Nationally, the report said, police are more likely to stop, search and arrest people of color. Prosecutors are more likely to charge Blacks and Latinos with crimes that carry heavier sentences than Whites, it said. Judges are more likely to sentence non-Whites than Whites to jail or prison with longer sentences, the report added.
“In this 50th year celebration of the 1965 Voting Rights Act, in many ways, we are no better off than we were 50 years ago,” stated Dr. Alpha Omega Curry, Southwest regional representative for the National Association of Blacks in Criminal Justice. How does one seize the opportunity to end excessive policing and excessive punishment of people of color? She advocates re-education, education, training, legislation, commitment, prayer, recruitment, hiring, firing, community engagement and civilian oversight.

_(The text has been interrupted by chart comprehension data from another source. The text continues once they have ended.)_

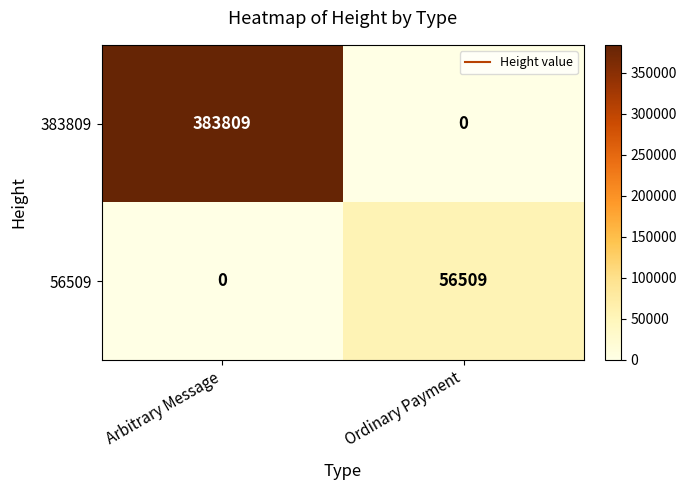

List the series in order of their overall mean, lowest first.

56509, 383809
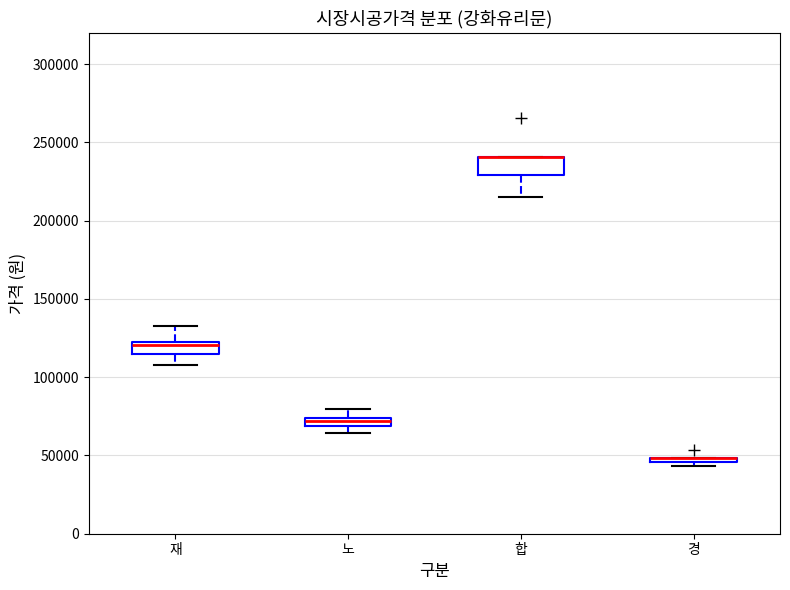

Where is the lower edge of the box for 재 on the y-axis? The values are not printed on the chart, so give them approximately, as read against the axis.

115000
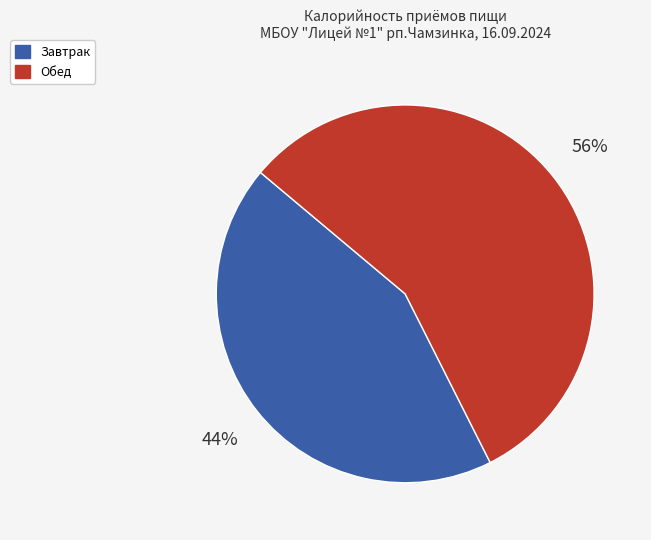

To the nearest percent, what percentage of the pie is Завтрак?

44%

“First let me say that in my opinion there is no such thing as ‘trying.’ When we try, we have already set ourselves up for failure. So I don’t advocate that we ‘try’ anything. We either do it or we don’t do it. Seizing the opportunity is not about marching, protesting, and rioting. The human life of African-Americans and Latinos are continually being devalued. Lives are still being lost and our people are still being held in bondage,” she said.

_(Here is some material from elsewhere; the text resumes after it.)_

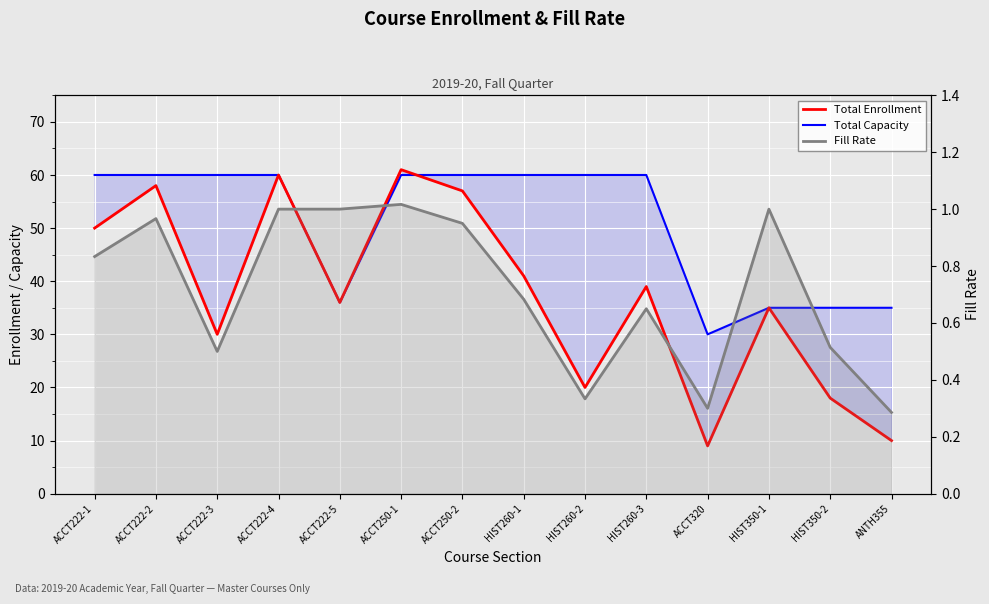

How many lines are shown in the chart?

3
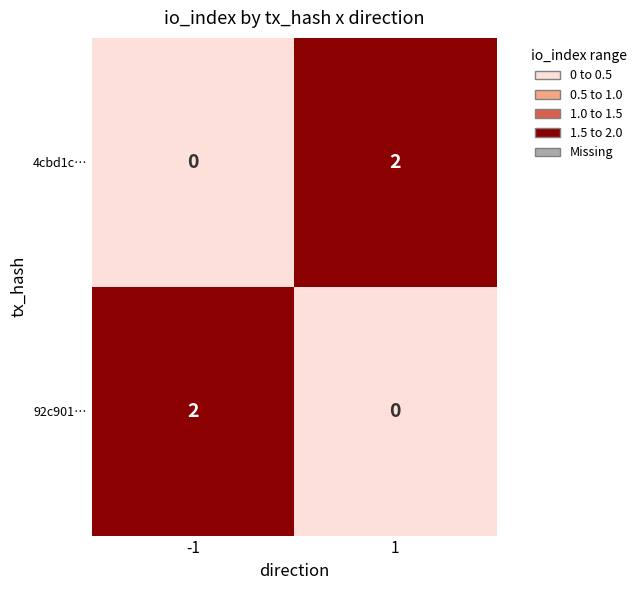

True or false: 4cbd1c… has a value of 0 at -1.

True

Anti-racism author Tim Wise told The Final Call the report’s recommendations are valuable and reforms it highlights are important, but without a mass movement to push for reforms, well-crafted position papers won’t mean much.
Some best practices for reform hailed from Seattle, New York City, Florida’s Miami-Dade and Broward County Public Schools, and the Los Angeles Unified School District.

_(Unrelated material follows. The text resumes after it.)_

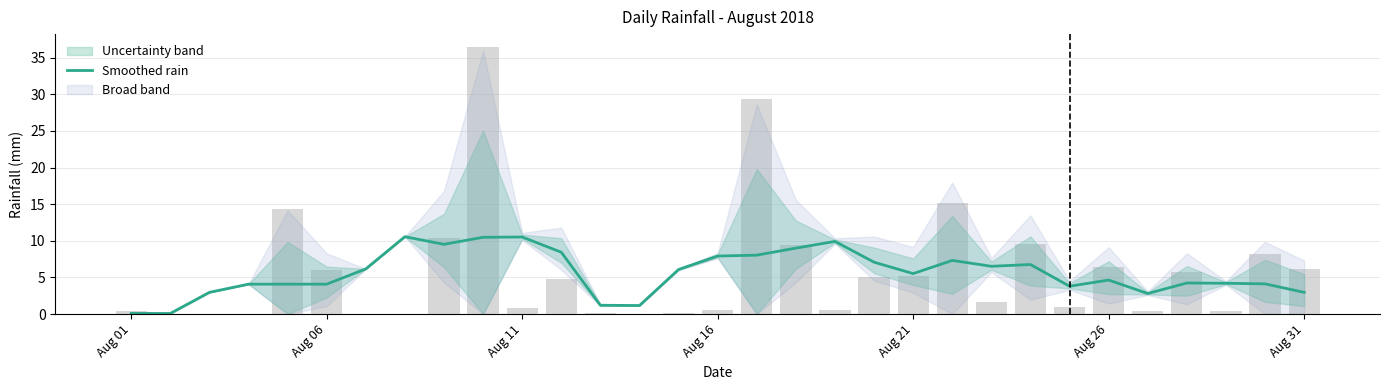

The Smoothed rain series shows 3.0 at Aug 31. True or false?

True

Seattle implemented a pre-booking diversion strategy program which gives police officers the option of transferring people arrested on drug and prostitution charges to social service programs rather than deeper into the criminal justice system.
Officials in Clayton County, Ga., reduced school-based juvenile court referrals which resulted in a 46 percent reduction for Black students.
“Fact is, the reason these kinds of reform efforts aren’t more broadly implemented is because they aren’t functional to a system of social control, which is what the penal state has become. If you actually reduce incarceration, particularly for young folks of color, you have to have a serious plan for job creation and educational equity and housing, and those are things over which prison reform organizations, alone, have no control,” Mr. Wise stated.
“Incarceration is big money. Private prison companies are forcing states to sign lock-up contracts, whereby the state promises to maintain private prisons at a certain capacity, and if they fall short, because, God forbid crime rates drop, then they have to pay a large penalty to the company to make up for lost revenue. It’s a sick system,” he said.
He agrees with the Malcolm X Grassroots Movement and activists in the streets with the #BlackLivesMatter movement. “We need real measures of police accountability: special prosecutors in all cases of police misconduct, as local DA’s have proven themselves incapable of treating these cases seriously, and also, and most importantly, we have to move towards a system whereby communities have direct input into who polices their communities,” Mr. Wise said.